* WORK REQUIRED:
The records should be written out in full, with nothing altered.
[begin PROVIDED DATA]
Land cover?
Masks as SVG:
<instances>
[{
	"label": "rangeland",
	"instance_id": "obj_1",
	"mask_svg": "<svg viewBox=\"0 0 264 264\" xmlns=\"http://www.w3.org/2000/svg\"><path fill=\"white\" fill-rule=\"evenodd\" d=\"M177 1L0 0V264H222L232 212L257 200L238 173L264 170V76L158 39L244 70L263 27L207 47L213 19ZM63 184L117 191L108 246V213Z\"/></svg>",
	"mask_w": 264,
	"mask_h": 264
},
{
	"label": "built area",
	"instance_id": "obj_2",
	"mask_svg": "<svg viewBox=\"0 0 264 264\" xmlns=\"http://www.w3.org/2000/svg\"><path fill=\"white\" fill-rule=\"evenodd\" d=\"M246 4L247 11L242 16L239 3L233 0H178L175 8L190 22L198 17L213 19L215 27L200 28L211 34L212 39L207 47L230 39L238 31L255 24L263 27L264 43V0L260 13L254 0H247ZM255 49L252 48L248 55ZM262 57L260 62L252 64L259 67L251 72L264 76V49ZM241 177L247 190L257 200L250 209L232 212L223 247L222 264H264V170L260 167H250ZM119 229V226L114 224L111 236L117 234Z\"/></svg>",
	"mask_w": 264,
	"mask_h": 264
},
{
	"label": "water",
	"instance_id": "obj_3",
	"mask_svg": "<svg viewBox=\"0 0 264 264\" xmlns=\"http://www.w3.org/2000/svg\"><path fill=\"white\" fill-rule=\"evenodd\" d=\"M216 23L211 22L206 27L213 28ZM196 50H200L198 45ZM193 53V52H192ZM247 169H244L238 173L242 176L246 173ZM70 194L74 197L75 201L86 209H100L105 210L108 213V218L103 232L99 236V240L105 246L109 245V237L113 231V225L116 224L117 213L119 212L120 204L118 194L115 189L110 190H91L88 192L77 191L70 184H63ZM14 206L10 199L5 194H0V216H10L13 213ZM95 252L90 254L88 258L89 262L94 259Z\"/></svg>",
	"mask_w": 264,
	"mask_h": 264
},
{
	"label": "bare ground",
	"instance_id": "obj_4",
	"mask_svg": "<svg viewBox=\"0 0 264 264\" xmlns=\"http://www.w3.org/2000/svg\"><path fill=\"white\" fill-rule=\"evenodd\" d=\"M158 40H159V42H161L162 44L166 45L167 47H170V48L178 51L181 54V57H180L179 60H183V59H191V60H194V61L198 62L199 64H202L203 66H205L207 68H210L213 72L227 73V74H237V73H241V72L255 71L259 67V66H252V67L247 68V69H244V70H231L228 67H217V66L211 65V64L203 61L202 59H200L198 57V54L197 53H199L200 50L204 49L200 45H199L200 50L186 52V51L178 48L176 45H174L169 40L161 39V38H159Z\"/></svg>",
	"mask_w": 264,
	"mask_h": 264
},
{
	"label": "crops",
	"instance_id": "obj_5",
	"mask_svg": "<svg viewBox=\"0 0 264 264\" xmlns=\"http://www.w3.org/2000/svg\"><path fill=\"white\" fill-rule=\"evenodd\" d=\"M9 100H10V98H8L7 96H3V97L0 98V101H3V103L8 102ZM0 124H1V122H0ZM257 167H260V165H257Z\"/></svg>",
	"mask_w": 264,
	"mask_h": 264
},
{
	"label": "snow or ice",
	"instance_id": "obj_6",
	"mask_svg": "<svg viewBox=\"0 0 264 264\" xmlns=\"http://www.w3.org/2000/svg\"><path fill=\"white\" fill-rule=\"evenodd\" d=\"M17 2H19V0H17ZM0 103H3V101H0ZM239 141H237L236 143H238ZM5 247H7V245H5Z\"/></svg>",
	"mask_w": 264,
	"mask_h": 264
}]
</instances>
[end PROVIDED DATA]
* WORKED ANSWER:
Land cover?
Masks as SVG:
<instances>
[{
	"label": "rangeland",
	"instance_id": "obj_1",
	"mask_svg": "<svg viewBox=\"0 0 264 264\" xmlns=\"http://www.w3.org/2000/svg\"><path fill=\"white\" fill-rule=\"evenodd\" d=\"M177 1L0 0V264H222L232 212L257 200L238 173L264 170V76L158 39L244 70L263 27L207 47L213 19ZM63 184L117 191L108 246V213Z\"/></svg>",
	"mask_w": 264,
	"mask_h": 264
},
{
	"label": "built area",
	"instance_id": "obj_2",
	"mask_svg": "<svg viewBox=\"0 0 264 264\" xmlns=\"http://www.w3.org/2000/svg\"><path fill=\"white\" fill-rule=\"evenodd\" d=\"M246 4L247 11L242 16L239 3L233 0H178L175 8L190 22L198 17L213 19L215 27L200 28L211 34L212 39L207 47L230 39L238 31L255 24L263 27L264 43V0L260 13L254 0H247ZM255 49L252 48L248 55ZM262 57L260 62L252 64L259 67L251 72L264 76V49ZM241 177L247 190L257 200L250 209L232 212L223 247L222 264H264V170L260 167H250ZM119 229V226L114 224L111 236L117 234Z\"/></svg>",
	"mask_w": 264,
	"mask_h": 264
},
{
	"label": "water",
	"instance_id": "obj_3",
	"mask_svg": "<svg viewBox=\"0 0 264 264\" xmlns=\"http://www.w3.org/2000/svg\"><path fill=\"white\" fill-rule=\"evenodd\" d=\"M216 23L211 22L206 27L213 28ZM196 50H200L198 45ZM193 53V52H192ZM247 169H244L238 173L242 176L246 173ZM70 194L74 197L75 201L86 209H100L105 210L108 213V218L103 232L99 236V240L105 246L109 245V237L113 231V225L116 224L117 213L119 212L120 204L118 194L115 189L110 190H91L88 192L77 191L70 184H63ZM14 206L10 199L5 194H0V216H10L13 213ZM95 252L90 254L88 258L89 262L94 259Z\"/></svg>",
	"mask_w": 264,
	"mask_h": 264
},
{
	"label": "bare ground",
	"instance_id": "obj_4",
	"mask_svg": "<svg viewBox=\"0 0 264 264\" xmlns=\"http://www.w3.org/2000/svg\"><path fill=\"white\" fill-rule=\"evenodd\" d=\"M158 40H159V42H161L162 44L166 45L167 47H170V48L178 51L181 54V57H180L179 60H183V59H191V60H194V61L198 62L199 64H202L203 66H205L207 68H210L213 72L227 73V74H237V73H241V72L255 71L259 67V66H252V67L247 68V69H244V70H231L228 67H217V66L211 65V64L203 61L202 59H200L198 57V54L197 53H199L200 50L204 49L200 45H199L200 50L186 52V51L178 48L176 45H174L169 40L161 39V38H159Z\"/></svg>",
	"mask_w": 264,
	"mask_h": 264
},
{
	"label": "crops",
	"instance_id": "obj_5",
	"mask_svg": "<svg viewBox=\"0 0 264 264\" xmlns=\"http://www.w3.org/2000/svg\"><path fill=\"white\" fill-rule=\"evenodd\" d=\"M9 100H10V98H8L7 96H3V97L0 98V101H3V103L8 102ZM0 124H1V122H0ZM257 167H260V165H257Z\"/></svg>",
	"mask_w": 264,
	"mask_h": 264
},
{
	"label": "snow or ice",
	"instance_id": "obj_6",
	"mask_svg": "<svg viewBox=\"0 0 264 264\" xmlns=\"http://www.w3.org/2000/svg\"><path fill=\"white\" fill-rule=\"evenodd\" d=\"M17 2H19V0H17ZM0 103H3V101H0ZM239 141H237L236 143H238ZM5 247H7V245H5Z\"/></svg>",
	"mask_w": 264,
	"mask_h": 264
}]
</instances>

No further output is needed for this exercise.